Take work, for example. And this can mean any type of work — not necessarily a 9-to-5 desk job. Maybe there’s a particular project you just can’t crack. You’ve tried and tried and tried, and you’re just about at your breaking point. You consider throwing in the towel altogether. Maybe you do. But what if instead of using your desire to quit as a sign that you should, you used it as a second to pause and evaluate things a little more? This doesn’t necessarily mean that you push forward blindly and full-steam ahead, particularly if the project or task is negatively affecting your mental health or well-being. It does mean, however, that you take a moment. You take a breath.

You take a few minutes to look at everything again. Is there an angle you haven’t explored? Is there a method of tackling the problem that you’ve ignored altogether? Is there someone else who you can delegate the task to that will be able to complete it in a way that will be ultimately helpful to you? Frustration isn’t the end of a problem. It’s a signal that you need to take a breath and look at the problem with fresh eyes.

A lot of times a breakthrough at work or on a project is looked at as a straight-forward solution. Sometimes it’s a little more complex than that, though. Sometimes the solution is tackling a different problem altogether, or giving the problem to someone else to deal with while you work on something more important. This doesn’t mean you’re giving up. It means you’re listening to your brain’s response to issues and going forward with your life in a way that’s productive. This is all you can ask of yourself in any situation in life, and that includes work.

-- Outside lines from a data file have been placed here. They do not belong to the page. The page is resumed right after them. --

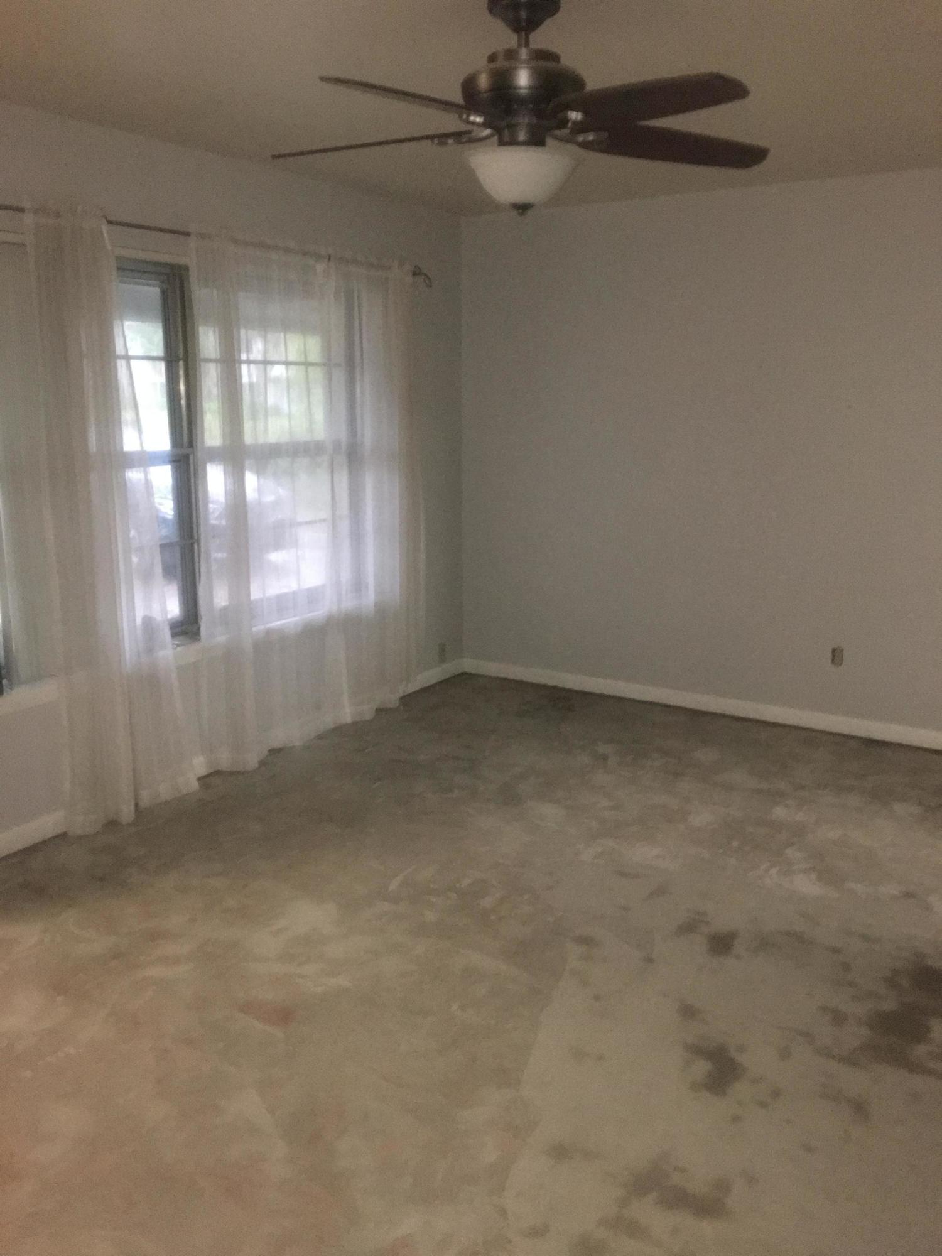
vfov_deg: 61.7
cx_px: 471
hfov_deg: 48.2
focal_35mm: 29
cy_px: 628
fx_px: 1052
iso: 250
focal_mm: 4.15
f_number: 2.2
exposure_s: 1/16
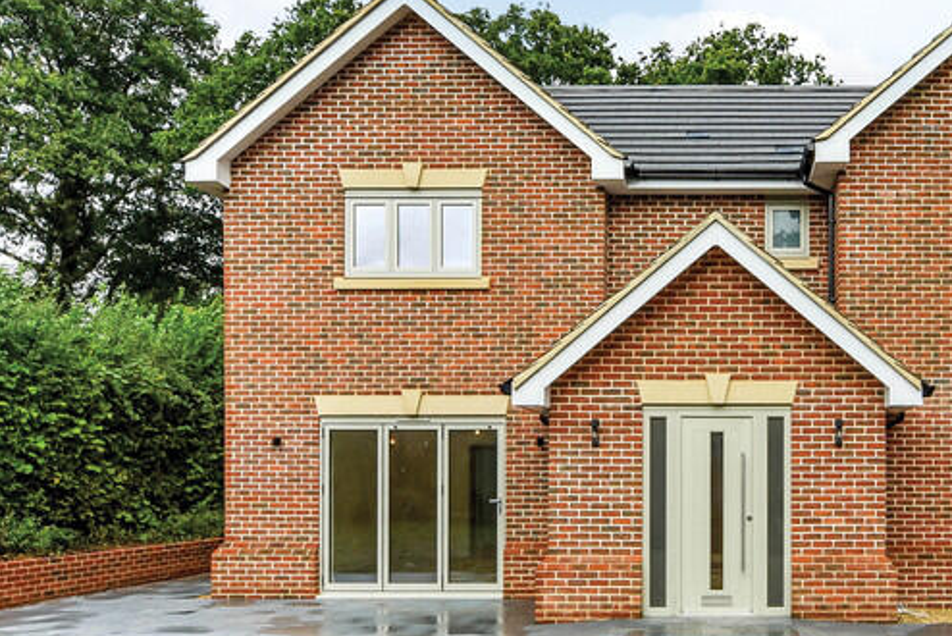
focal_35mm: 29
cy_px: 360
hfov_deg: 59.9
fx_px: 767
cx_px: 723
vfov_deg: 44.9
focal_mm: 14
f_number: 10
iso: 400
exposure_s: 1/800
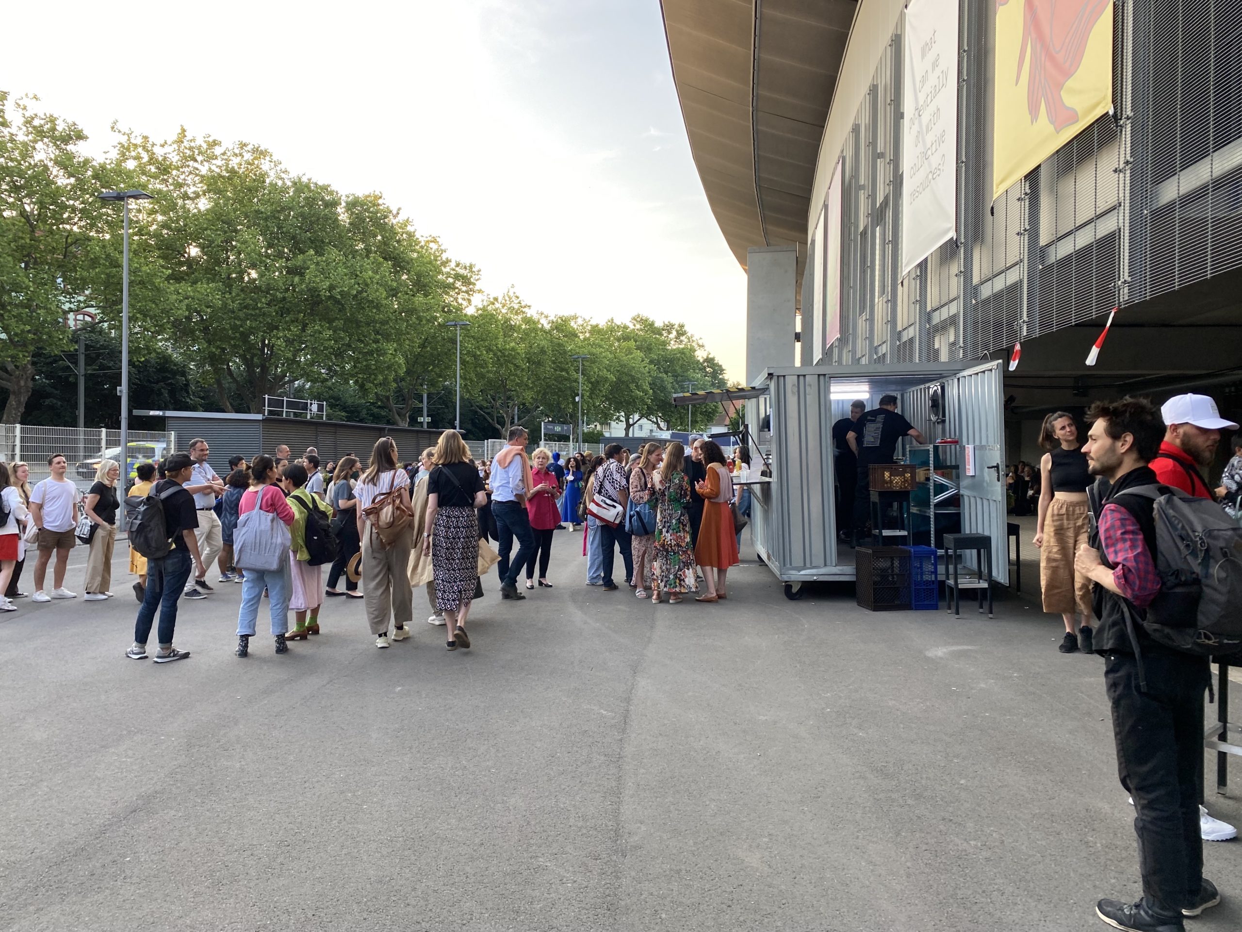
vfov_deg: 53.1
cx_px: 621
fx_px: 933
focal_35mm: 26
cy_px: 466
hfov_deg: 67.3
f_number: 1.8
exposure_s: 1/122
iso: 40
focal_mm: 4.25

So next time you’re faced with a problem and you find yourself wanting to throw it away altogether, simply take a second. Your frustration is an opportunity to reassess things. To give yourself a little time and space and clarity that work doesn’t often provide, and come back to the problem with a new plan. This doesn’t mean you’ll never get frustrated again or you’ll never want to give up again, but it does mean that you’ll start to view frustration positively instead of negatively. And that’s inherently valuable, no matter what your line of work.